Avec le cochon comme figure fédératrice de ces petits tableaux acides de guerre, l’écrivain établit une manière d’homogénéisation entre les individus et une confusion quant à ce qu’ils sont censés moralement représenter. Ce procédé met efficacement en perspective les poncifs visant la nature des soldats prussiens et par ricochet celle du peuple allemand. En effet, de tous les animaux, le cochon est celui qui entretient avec l’homme la plus grande proximité. À cet égard, Philippe Walter rappelle dans Mythologie du porc que « plus qu’aucun autre animal, il semble renvoyer l’homme à sa propre nature ; il interroge l’homme sur son propre comportement ou sur ses excès[37] ». À cause de l’ambivalente relation que l’homme entretient avec l’animal (faut-il rappeler que son anatomie est proche de la nôtre et que dans les fermes, le petit cochon, voué pourtant à la tuée, est considéré comme un membre de la famille ?), le cochon condense dans nos cultures de nombreuses significations symboliques. Mariant l’insulte et la fête, la figure du cochon va permettre à Maupassant d’opérer des rapprochements étonnants : le destin du cochon étant la tuée, sacrifice populaire et festif, le motif du cochon scelle les destins, à première vue opposés, du jeune soldat et de Boule de suif.
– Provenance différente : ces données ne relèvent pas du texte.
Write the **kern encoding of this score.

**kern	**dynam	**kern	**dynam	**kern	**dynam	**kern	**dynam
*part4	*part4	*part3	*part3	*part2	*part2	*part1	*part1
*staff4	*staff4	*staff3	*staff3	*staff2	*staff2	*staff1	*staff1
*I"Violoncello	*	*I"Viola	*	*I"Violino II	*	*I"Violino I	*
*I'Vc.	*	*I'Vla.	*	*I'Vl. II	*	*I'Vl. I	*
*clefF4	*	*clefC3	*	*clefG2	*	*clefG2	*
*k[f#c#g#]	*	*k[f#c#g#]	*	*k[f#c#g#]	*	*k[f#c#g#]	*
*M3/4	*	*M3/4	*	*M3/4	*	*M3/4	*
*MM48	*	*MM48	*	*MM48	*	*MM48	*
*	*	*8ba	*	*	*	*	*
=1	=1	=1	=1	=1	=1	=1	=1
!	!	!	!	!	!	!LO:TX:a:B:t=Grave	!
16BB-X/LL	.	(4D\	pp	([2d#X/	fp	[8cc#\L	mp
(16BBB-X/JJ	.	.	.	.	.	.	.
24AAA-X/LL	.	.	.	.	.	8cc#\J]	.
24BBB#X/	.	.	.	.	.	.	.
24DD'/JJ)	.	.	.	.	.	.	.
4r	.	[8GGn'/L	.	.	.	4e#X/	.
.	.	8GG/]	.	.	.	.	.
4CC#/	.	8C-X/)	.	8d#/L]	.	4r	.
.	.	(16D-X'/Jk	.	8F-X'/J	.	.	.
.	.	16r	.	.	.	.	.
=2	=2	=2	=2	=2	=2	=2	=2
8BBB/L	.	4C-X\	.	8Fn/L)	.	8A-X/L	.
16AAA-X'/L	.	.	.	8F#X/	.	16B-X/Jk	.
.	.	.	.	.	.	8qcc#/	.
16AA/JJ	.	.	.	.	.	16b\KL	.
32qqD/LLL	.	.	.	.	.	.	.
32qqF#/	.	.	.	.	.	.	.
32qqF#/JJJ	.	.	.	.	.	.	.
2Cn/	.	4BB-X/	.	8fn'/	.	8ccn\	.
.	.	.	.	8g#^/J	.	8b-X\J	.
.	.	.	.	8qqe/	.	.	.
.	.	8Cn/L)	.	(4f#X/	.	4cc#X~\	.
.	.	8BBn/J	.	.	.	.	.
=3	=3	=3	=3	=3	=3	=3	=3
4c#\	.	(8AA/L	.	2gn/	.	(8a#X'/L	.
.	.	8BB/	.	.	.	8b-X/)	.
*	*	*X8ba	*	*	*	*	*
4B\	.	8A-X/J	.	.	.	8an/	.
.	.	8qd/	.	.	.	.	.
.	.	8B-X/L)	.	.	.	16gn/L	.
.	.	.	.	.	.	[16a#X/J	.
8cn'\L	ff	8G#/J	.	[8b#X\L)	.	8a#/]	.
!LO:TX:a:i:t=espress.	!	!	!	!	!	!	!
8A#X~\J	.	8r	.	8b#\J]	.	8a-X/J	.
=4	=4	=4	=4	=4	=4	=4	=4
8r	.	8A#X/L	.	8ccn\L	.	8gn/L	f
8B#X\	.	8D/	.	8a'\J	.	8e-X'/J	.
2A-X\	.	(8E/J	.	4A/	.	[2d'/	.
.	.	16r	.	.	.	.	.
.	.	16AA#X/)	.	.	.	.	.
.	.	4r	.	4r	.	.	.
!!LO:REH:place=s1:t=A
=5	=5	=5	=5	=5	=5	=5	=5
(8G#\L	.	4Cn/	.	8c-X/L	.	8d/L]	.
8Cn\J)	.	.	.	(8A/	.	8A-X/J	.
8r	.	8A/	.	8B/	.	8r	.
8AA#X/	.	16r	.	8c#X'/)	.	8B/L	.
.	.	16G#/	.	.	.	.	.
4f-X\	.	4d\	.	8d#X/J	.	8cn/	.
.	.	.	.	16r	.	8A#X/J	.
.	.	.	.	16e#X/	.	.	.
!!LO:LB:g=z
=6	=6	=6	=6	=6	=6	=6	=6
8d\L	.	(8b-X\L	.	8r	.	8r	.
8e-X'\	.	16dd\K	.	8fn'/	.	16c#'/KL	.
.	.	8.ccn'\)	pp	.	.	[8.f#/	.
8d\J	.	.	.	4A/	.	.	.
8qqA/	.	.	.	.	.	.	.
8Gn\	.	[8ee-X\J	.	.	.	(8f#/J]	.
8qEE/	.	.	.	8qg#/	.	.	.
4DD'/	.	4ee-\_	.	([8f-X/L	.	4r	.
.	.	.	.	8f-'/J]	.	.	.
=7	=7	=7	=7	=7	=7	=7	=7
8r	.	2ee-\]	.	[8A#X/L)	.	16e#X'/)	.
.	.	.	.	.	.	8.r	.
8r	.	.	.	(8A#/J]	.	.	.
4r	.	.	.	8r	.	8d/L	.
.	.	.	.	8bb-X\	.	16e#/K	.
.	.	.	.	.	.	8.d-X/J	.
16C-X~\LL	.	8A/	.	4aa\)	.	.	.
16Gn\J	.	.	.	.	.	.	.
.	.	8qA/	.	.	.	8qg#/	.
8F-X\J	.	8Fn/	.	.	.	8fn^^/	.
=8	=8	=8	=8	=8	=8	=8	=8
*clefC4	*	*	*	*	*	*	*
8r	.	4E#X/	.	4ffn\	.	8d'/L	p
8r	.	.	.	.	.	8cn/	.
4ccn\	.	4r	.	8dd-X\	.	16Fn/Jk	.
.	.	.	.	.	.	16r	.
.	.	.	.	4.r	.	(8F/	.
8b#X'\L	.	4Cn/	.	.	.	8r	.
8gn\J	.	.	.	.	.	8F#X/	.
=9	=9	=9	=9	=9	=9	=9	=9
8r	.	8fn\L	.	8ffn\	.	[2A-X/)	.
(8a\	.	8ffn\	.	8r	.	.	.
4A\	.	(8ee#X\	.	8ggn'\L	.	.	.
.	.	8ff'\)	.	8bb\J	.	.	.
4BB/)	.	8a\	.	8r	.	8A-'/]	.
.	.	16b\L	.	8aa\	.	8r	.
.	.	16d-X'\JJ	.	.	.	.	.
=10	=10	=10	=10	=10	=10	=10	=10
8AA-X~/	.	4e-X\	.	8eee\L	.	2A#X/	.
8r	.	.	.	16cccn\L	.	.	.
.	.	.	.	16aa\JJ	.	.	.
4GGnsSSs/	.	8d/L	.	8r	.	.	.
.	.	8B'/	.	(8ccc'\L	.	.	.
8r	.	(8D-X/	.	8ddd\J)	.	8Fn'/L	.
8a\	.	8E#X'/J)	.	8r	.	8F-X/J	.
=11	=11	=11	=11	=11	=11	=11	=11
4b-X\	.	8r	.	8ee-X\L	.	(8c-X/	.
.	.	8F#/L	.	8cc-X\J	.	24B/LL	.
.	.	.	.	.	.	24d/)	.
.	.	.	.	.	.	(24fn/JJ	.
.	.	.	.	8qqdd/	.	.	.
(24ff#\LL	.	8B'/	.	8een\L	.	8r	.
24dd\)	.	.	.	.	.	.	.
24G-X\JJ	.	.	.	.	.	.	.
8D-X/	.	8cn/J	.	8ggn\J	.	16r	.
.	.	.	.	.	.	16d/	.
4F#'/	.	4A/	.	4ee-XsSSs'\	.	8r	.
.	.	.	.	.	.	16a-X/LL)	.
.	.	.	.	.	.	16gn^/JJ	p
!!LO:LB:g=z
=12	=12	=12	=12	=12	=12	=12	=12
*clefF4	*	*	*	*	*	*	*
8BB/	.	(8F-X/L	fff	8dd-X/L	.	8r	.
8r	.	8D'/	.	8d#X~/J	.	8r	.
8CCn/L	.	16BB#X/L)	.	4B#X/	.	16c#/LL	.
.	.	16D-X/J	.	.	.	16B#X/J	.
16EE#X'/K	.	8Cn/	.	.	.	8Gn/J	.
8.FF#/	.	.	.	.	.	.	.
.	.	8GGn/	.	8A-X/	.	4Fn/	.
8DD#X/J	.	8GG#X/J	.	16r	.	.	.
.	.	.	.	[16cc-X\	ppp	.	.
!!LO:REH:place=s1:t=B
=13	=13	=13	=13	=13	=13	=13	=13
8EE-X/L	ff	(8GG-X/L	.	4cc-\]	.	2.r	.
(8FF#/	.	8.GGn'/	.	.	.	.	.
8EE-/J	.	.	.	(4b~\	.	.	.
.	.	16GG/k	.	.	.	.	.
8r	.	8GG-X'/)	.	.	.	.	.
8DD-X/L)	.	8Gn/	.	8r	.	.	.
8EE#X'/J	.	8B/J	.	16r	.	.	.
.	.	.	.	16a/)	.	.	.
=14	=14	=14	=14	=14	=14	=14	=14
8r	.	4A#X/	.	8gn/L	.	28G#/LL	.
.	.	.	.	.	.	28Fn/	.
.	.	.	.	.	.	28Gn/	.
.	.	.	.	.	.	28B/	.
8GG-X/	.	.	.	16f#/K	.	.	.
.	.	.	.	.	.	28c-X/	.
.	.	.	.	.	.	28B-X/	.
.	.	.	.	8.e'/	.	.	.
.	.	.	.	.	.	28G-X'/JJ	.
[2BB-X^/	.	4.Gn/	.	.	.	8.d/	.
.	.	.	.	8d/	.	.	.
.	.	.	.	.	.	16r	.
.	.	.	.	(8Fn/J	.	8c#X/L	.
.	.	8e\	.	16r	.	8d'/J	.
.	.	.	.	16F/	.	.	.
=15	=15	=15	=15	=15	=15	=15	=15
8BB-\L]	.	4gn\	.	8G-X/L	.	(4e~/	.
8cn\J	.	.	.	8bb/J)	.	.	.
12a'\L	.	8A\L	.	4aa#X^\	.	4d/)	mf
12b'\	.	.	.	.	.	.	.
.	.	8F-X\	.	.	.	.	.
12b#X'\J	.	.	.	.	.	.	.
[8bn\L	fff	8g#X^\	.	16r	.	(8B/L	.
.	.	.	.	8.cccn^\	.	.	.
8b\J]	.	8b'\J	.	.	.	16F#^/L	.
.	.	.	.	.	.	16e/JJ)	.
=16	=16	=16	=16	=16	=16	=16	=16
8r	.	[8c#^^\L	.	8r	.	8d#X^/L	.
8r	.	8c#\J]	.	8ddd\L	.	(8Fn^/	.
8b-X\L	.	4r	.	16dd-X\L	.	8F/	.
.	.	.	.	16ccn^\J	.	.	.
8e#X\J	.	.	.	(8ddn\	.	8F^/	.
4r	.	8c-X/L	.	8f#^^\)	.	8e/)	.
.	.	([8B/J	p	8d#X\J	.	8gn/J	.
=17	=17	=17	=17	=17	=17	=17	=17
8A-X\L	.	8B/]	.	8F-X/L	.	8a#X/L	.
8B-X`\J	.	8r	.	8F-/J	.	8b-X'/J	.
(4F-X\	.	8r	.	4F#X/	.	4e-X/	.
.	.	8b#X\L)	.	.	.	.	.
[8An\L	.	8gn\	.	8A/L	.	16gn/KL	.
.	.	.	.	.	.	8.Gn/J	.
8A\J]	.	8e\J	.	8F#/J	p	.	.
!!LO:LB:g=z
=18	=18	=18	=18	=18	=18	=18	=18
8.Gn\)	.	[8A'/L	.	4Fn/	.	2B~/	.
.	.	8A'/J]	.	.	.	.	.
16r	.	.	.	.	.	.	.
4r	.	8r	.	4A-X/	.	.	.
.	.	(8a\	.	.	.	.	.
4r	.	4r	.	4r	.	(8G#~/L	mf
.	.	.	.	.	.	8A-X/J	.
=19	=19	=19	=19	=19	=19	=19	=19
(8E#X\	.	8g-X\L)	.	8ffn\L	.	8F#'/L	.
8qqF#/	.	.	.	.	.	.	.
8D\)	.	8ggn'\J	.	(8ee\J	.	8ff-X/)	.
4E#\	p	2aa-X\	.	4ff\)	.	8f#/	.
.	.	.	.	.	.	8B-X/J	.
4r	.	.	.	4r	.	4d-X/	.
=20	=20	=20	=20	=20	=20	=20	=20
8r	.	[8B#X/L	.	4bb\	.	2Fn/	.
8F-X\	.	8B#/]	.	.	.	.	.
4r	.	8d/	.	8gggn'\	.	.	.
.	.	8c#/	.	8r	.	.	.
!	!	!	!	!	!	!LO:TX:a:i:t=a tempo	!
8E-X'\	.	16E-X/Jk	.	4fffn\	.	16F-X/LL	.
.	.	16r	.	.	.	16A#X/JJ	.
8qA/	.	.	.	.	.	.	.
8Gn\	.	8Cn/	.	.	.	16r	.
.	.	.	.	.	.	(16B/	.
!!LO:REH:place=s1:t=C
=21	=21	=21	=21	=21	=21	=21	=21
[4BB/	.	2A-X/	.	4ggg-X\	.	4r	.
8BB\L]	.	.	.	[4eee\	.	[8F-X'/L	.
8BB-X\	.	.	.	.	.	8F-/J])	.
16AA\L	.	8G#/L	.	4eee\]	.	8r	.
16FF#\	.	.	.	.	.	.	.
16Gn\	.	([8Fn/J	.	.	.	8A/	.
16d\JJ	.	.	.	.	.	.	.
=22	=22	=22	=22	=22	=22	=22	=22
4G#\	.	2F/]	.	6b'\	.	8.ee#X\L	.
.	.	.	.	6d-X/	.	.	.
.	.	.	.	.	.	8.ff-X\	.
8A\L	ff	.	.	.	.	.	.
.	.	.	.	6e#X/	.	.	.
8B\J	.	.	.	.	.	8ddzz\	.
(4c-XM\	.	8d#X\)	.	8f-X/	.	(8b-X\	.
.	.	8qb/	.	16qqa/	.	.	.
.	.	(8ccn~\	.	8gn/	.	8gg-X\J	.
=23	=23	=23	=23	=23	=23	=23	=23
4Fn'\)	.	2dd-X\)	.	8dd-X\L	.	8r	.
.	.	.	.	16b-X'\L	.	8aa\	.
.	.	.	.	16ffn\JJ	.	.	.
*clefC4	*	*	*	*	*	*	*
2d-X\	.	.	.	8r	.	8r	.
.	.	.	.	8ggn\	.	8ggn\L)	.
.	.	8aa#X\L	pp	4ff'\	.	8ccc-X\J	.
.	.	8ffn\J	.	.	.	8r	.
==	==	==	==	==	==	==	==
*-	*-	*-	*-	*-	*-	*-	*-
Dans un autre registre, la figure du porc est, de tout le bestiaire animal ou monstrueux, la plus employée à titre d’insulte, l’animal étant rabaissé au rang de bête méchante, sale, omnivore et diabolique. La violence sur l’autre induisant pour Maupassant chez l’exécutant une dégradation qui le déshumanise et le dissout dans une forme d’animalité, les agissements odieux d’Antoine, de l’officier prussien et des citoyens normands lui permettent de confondre par des analogies diverses, physiologiques et comportementales, ces individus avec le cochon et du même coup de les rassembler. Aussi, dans les deux nouvelles, de tous les protagonistes, s’il y a un ennemi à abattre, c’est bien, pour reprendre le dicton populaire, « le cochon qui sommeille » en chacun d’eux. Plus largement, l’ennemi à abattre, ce sont les discours populaires ou pseudo-savants, dont on se réclame en temps de guerre mais aussi de paix dans chacun des camps, pour placer les cochons et les barbares de l’autre côté du Rhin.